Para Stern, el futuro estaba más cerca de lo que imaginaba. Un día, al final del período de instrucción, mientras se disponía a partir para la Escuela de Aspirantes a Oficiales, el mayor anunció que lo necesitaban en su casa. El oficial no dio explicaciones, pero el mensaje que recibió Stern tenía la típica concisión militar. Una hoja que decía: «Permiso obligatorio. Madre en estado crítico». Había sufrido una apoplejía. En el hospital, la encontró muda y paralizada. Los ojos oscuros y acuosos parecían escrutarle el rostro, pero nunca supo si ella llegó a reconocerlo. Murió al cabo de una semana y Stern, único respaldo de Silvia, recibió una baja honorable. Nunca regresó a Fort Grambel. Todo quedó atrás: el equipo, el petate, los sargentos sádicos, la Escuela de Aspirantes a Oficiales, Dixon Hartnell. Treinta años después, Dixon tenía para Stern tantas caras como un tótem: esposo de Silvia, cliente importante, gran impulsor del comercio local, uno de los pocos conocidos cuyos logros superaban con creces los de Stern mismo. Rara vez evocaba a aquel joven solitario que se le había apegado con aire desvalido.
Dixon subió al carro, satisfecho de su golpe milagroso. Stern sabía que no volvería de buena gana al tema de la investigación. Sin embargo, como quien toma lecciones grabadas mientras duerme, esperaba que Stern lo obligara a escuchar. Estaban en la etapa en que Dixon, como cualquier cliente, debía reconocer que estaba en aprietos.
– Dixon, esto es grave. Esos documentos son muy peligrosos.
– Tal vez debí echarles una ojeada antes de que los entregaras. Podíamos habernos evitado algunos problemas.
Sonrió con seguridad.
– Dixon, te sugiero que olvides esas ideas. Si sigues este rumbo, tal vez vayas directamente a la cárcel sin pasar por los procesos intermedios. Demasiadas personas han visto tus documentos comerciales. La compañía que los grabó en una microficha. Margy. Yo. -Stern esperó a que la frase surtiera efecto-. Por no mencionar a ese sujeto parlanchín que indicó al gobierno que los buscara.
Dixon se volvió hacia Stern. Los ojos eran verdosos, grises, de un color difícil de definir.
– ¿Te llegó eso? -preguntó Dixon.
Stern tardó unos instantes en comprender que se refería a la caja de seguridad. Decidió no preguntar por qué la mencionaba precisamente en ese instante.
– Está a salvo -aseguró Stern.
– Seguí tu consejo. La entregué personalmente. Incluso pedí a Margy que extendiera un cheque en Chicago para pagar a la compañía de transportes.

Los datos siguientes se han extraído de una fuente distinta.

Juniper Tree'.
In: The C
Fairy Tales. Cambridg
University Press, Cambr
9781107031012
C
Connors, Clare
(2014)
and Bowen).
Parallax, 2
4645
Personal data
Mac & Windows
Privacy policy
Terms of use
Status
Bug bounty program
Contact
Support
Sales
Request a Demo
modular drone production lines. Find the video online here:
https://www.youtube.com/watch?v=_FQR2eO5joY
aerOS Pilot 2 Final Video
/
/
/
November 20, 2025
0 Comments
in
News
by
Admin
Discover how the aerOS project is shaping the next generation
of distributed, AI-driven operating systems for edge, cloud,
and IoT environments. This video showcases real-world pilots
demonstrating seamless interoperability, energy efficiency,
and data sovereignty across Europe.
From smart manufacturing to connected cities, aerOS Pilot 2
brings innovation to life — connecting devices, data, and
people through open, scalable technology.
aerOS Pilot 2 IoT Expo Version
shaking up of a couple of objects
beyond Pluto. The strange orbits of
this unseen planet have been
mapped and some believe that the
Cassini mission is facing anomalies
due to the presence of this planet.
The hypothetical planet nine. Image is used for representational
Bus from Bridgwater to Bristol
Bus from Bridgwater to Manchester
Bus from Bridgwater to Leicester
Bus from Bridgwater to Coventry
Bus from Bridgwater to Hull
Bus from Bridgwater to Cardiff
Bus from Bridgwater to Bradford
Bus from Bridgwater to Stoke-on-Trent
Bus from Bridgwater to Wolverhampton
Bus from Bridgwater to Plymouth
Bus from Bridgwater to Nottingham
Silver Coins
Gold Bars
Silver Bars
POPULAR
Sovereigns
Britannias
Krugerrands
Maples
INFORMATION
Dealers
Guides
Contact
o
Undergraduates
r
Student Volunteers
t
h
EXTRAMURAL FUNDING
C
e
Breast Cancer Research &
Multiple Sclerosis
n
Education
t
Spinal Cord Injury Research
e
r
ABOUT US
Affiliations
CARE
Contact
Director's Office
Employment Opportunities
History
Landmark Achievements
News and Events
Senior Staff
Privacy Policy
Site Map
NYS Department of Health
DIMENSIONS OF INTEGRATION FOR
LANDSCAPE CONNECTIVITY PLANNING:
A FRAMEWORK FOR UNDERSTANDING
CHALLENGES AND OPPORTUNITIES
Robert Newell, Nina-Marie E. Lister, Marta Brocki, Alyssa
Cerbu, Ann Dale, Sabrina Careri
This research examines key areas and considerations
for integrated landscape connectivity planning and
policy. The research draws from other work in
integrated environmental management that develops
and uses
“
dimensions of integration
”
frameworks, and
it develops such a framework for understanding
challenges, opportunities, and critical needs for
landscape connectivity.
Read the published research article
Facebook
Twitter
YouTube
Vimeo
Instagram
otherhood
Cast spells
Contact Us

El camionero, como cabía esperar, se había negado a llevar la caja fuerte a mayor distancia que el centro mismo de la oficina de Stern. Ese cubo de metal, de menos de treinta por treinta, debía de pesar ochenta kilos. Al cabo de una semana, Stern y Claudia habían trajinado para llevar la caja hasta donde estaba ahora, detrás del escritorio. Siguiendo un impulso perverso, Stern la usaba para apoyar los pies.